UN: COVID plunged 77 million into poverty before Ukraine war
UNITED NATIONS (AP) — The pandemic plunged 77 million more people into extreme poverty last year and many developing countries can't recover because of the crippling cost of debt repayments and that was before the added impact of the war in Ukraine, a United Nations report said Tuesday.
The report said rich countries could support their recovery from pandemic slumps with record amounts borrowed at ultra-low interest rates.
But the poorest countries spent billions of dollars servicing their debts and faced much higher borrowing costs, preventing them from spending on improving education and health care, protecting the environment and reducing inequality.

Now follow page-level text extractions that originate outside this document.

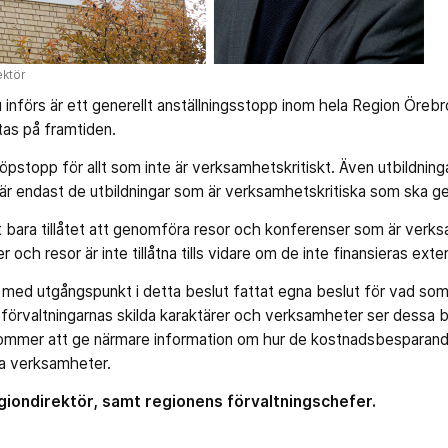
ektör
införs är ett generellt anställningsstopp inom hela Region Öreb
utas på framtiden.
 köpstopp för allt som inte är verksamhetskritiskt. Även utbildn
 är endast de utbildningar som är verksamhetskritiska som ska 
t bara tillåtet att genomföra resor och konferenser som är verks
 och resor är inte tillåtna tills vidare om de inte finansieras exter
 med utgångspunkt i detta beslut fattat egna beslut för vad som
förvaltningarnas skilda karaktärer och verksamheter ser dessa bes
kommer att ge närmare information om hur de kostnadsbesparand
a verksamheter.
giondirektör, samt regionens förvaltningschefer.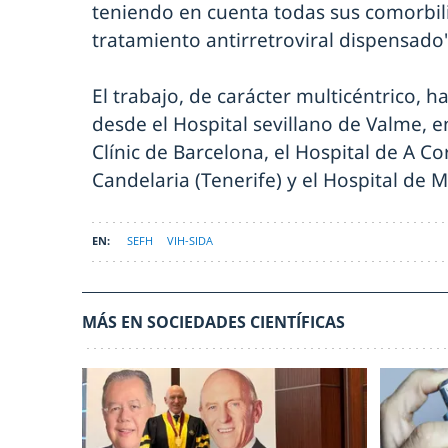
teniendo en cuenta todas sus comorbil
tratamiento antirretroviral dispensado"
El trabajo, de carácter multicéntrico, 
desde el Hospital sevillano de Valme, e
Clínic de Barcelona, el Hospital de A Co
Candelaria (Tenerife) y el Hospital de 
SEFH
VIH-SIDA
MÁS EN SOCIEDADES CIENTÍFICAS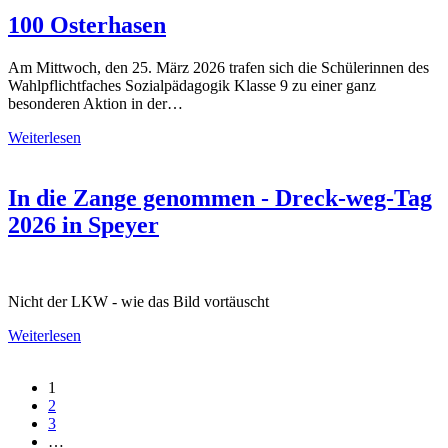
100 Osterhasen
Am Mittwoch, den 25. März 2026 trafen sich die Schülerinnen des
Wahlpflichtfaches Sozialpädagogik Klasse 9 zu einer ganz
besonderen Aktion in der…
Weiterlesen
In die Zange genommen - Dreck-weg-Tag
2026 in Speyer
Nicht der LKW - wie das Bild vortäuscht
Weiterlesen
1
2
3
…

According to the UN, 812 million people lived in extreme poverty — on $1.90 a day or less -- in 2019, and by 2021 amid the pandemic the number had risen to 889 million.
The report is on financing to achieve UN development goals for 2030, including ending poverty, ensuring quality education for all young people and achieving gender equality.

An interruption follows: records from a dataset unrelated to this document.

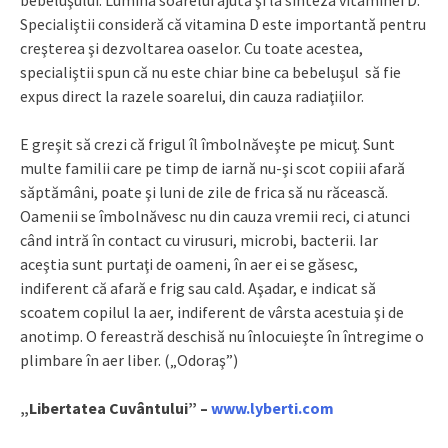
bebeluşului. Lumina soarelui ajută şi la sinteza vitaminei D.
Specialiştii consideră că vitamina D este importantă pentru
creşterea şi dezvoltarea oaselor. Cu toate acestea,
specialiştii spun că nu este chiar bine ca bebeluşul să fie
expus direct la razele soarelui, din cauza radiaţiilor.
E greşit să crezi că frigul îl îmbolnăveşte pe micuţ. Sunt
multe familii care pe timp de iarnă nu-şi scot copiii afară
săptămâni, poate şi luni de zile de frica să nu răcească.
Oamenii se îmbolnăvesc nu din cauza vremii reci, ci atunci
când intră în contact cu virusuri, microbi, bacterii. Iar
aceştia sunt purtaţi de oameni, în aer ei se găsesc,
indiferent că afară e frig sau cald. Aşadar, e indicat să
scoatem copilul la aer, indiferent de vârsta acestuia şi de
anotimp. O fereastră deschisă nu înlocuieşte în întregime o
plimbare în aer liber. („Odoraş”)
„Libertatea Cuvântului” –
www.lyberti.com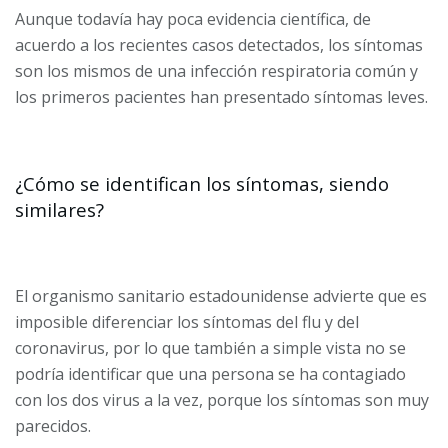
Aunque todavía hay poca evidencia científica, de
acuerdo a los recientes casos detectados, los síntomas
son los mismos de una infección respiratoria común y
los primeros pacientes han presentado síntomas leves.
¿Cómo se identifican los síntomas, siendo
similares?
El organismo sanitario estadounidense advierte que es
imposible diferenciar los síntomas del flu y del
coronavirus, por lo que también a simple vista no se
podría identificar que una persona se ha contagiado
con los dos virus a la vez, porque los síntomas son muy
parecidos.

UN Deputy Secretary-General Amina Mohammed said at a news conference that the effort “is coming at a critical moment for humanity, adding to the compounding crises of climate assaults on our natural systems and the protracted COVID-19 pandemic.”
Added to this, she said, is the global impact of the war in Ukraine. A U.N. analysis indicates “1.7 billion people are faced with exposure to spiking food, energy and fertiliser costs as a result of the war in Ukraine,” Mohammed said.

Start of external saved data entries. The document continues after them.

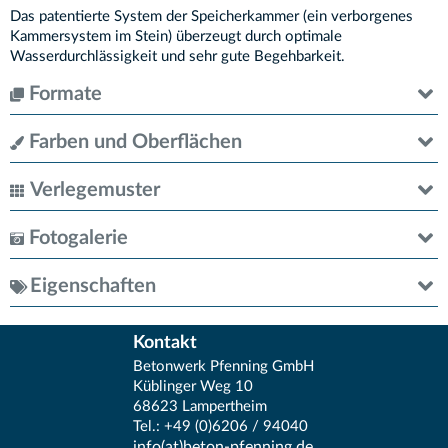
Das patentierte System der Speicherkammer (ein verborgenes
Kammersystem im Stein) überzeugt durch optimale
Wasserdurchlässigkeit und sehr gute Begehbarkeit.
Formate
Steindicke 10 cm
Farben und Oberflächen
Verlegemuster
Fotogalerie
Läuferverband, Dicke: 10 cm
Eigenschaften
18 x 30 cm
Das HYDRO STABIL System ist mit dem bewährten, allseitigen
Zur Systemergänzung sind aus dem COMBI STABIL
Kontakt
Verbundsystem ausgestattet. Gleich mehrere Verbundelemente
Pflastersystem nahezu alle Formate kompatibel. Die
an jeder Steinflanke übernehmen die Kraftschlüssigkeit in der
Betonwerk Pfenning GmbH
Verlegevorschläge COMBI STABIL zeigen Ihnen auch die
Pflasterdecke. Die Stabilität versteht sich systemumfassend.
Küblinger Weg 10
Gestaltungsmöglichkeiten in Kombination mit HYDRO STABIL.
68623 Lampertheim
Tel.: +49 (0)6206 / 94040
info(at)beton-pfenning.de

The report estimates that GDP per capita in 20% of developing countries will not return to pre-2019 levels by the end of 2023, even before absorbing the impact of Russia's war in Ukraine.
It says the poorest developing countries, on average, pay 14% of their revenue for interest on their debts, with many forced to cut budgets for education, infrastructure and capital spending as a result of the pandemic. Rich developed countries pay only 3.5%, it says.
The war in Ukraine will exacerbate these challenges, the report said, and it will also bring higher energy and commodity prices, renewed supply chain disruptions, higher inflation, lower growth and increased volatility in financial markets.